親殺しの話の前に、いったんイリューシャと同級生たちの物語に移ります。

 


まるで学園ドラマなのですが悲しすぎる展開です。

 


イリューシャは、上巻で衆人環視の中、ドミートリイに乱暴を受けた失業中の二等大尉スネギリョフの中学生の息子です。イリューシャはその父親の様子を少年たちにからかわれ、石を投げられたのだった。

 


父親はイリューシャのプライドを傷つけたくないからとアリョーシャの見舞い金を受け取らなかったという話でした。

 


しかし、少年たちのリーダー格コーリャによれば少し事情は違う。

 


コーリャは勇敢で腕白でかつ学業成績優秀だった。彼は少年たちと線路のレールの間に横たわるというチキンレースをし、列車が走り去るまで逃げなかったので皆から一目おかれていた。(実は気絶していたのだが。)

 


予備クラスに入った見すぼらしい格好をしているイリューシャを皆がいじめ出した。2級上のコーリャは遠くから見ていたが、イリューシャはちっぽけで弱々しいのに、気位の高い子で降参せず向かっていく。

 


コーリャはこういう子が好きなので、かばってあげて仲良くなる。

 


しかし、なにかのきっかけでカラマーゾフ家の召使いのスメルジャコフと親しくなったイリューシャは、彼に残酷で卑劣な動物虐待をそそのかす。どこかの番犬のジェーチカにピンを埋め込んだパンを与えたのだった。犬は姿を見せなくなった。イリューシャは酷いことをしたと後悔していた。

 


コーリャが残虐な行為をしたイリューシャと絶交すると、子どもたちは再びイリューシャをいじめ、石を投げたのだった。

 


そのあと、イリューシャは重病になる。子どもたちはアリョーシャに引きつられてお見舞いに行く。コーリャは責任を感じているのに、アリョーシャに言われていくのは嫌だ、となかなか行こうとしない。

 


何日かたってようやくコーリャは自分の犬のペレズヴォンを連れて見舞いに行く。

 


ペレズヴォンは実は、ジェーチカだった。イリューシャを喜ばそうと、コーリャが芸を仕込んでいたのだった。イリューシャはとても喜ぶ。

 


そこへ医者がきて、助けるのは難しいと父親に話す。それを察したイリューシャは

「パパ、泣かないでよ…、僕が死んだら、他のいい子もらってね… .イリューシャって名前をつけて、僕の代わりに可愛がってね…」

コーリャも父親も小屋の外に走り出て、泣き出す。

ところで、この早熟なコーリャはかなり背伸びはしているが、自分は無神論者の社会主義者だという。アリョーシャは、いったい誰にそんなことを吹き込まれたのだと驚く。だが、ずっと以前からコーリャはアリョーシャに憧れていたとも言う。2人はお互い意気投合したみたいだ。

 


しかし、ここでまた難解な言葉が!

 


「あのね、コーリャ、それはそうと君はこの人生でとても不幸な人になるでしょうよ」突然どういうわけか、アリョーシャが言った。

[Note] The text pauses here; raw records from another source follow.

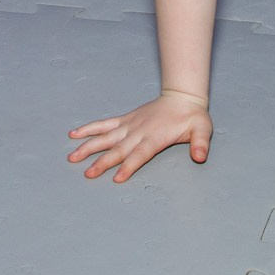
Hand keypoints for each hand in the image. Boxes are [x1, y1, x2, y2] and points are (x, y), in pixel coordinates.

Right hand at [67, 91, 211, 182]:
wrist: (182, 96)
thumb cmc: (192, 116)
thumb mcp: (203, 130)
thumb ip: (201, 144)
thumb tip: (200, 157)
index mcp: (155, 137)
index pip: (139, 154)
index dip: (128, 166)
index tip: (116, 178)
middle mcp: (138, 132)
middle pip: (118, 149)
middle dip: (102, 162)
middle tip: (87, 174)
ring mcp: (130, 125)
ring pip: (106, 137)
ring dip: (89, 147)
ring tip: (72, 157)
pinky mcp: (125, 119)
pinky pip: (104, 124)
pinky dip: (89, 129)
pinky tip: (74, 134)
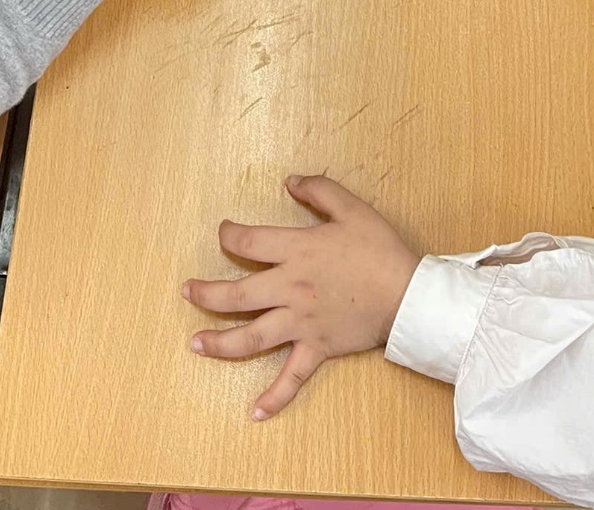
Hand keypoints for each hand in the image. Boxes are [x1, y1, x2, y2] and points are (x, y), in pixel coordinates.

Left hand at [185, 175, 420, 419]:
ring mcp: (300, 323)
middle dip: (206, 294)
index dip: (229, 235)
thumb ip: (319, 190)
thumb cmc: (379, 249)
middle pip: (237, 294)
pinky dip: (273, 398)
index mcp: (297, 251)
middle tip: (186, 293)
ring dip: (219, 343)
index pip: (249, 242)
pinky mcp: (317, 349)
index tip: (223, 232)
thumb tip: (290, 181)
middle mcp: (290, 289)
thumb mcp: (351, 208)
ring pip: (250, 338)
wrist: (407, 294)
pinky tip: (254, 412)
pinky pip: (291, 379)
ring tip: (195, 344)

「知ってます、知ってますとも。本当にあなたは何もかも前もってわかるんですね!」

「しかし、全体としての人生は、やはり祝福なさいよ」

 


長老ゾシマがアリョーシャに伝えた言葉と同じでした。

「お前はこの壁の中から出ていっても、俗世間でも修道僧としてありつづけることだろう。大勢の敵を持つことになろうが、ほかならぬ敵たちでさえ、お前を愛することになるだろうよ。人生はお前に数多くの不幸をもたらすけれど、お前はその不幸によって幸福になり、人生を祝福し、ほかの人々にも祝福させるようになるのだ。これが何より大切なことだ。お前はそういう人間なのだ。」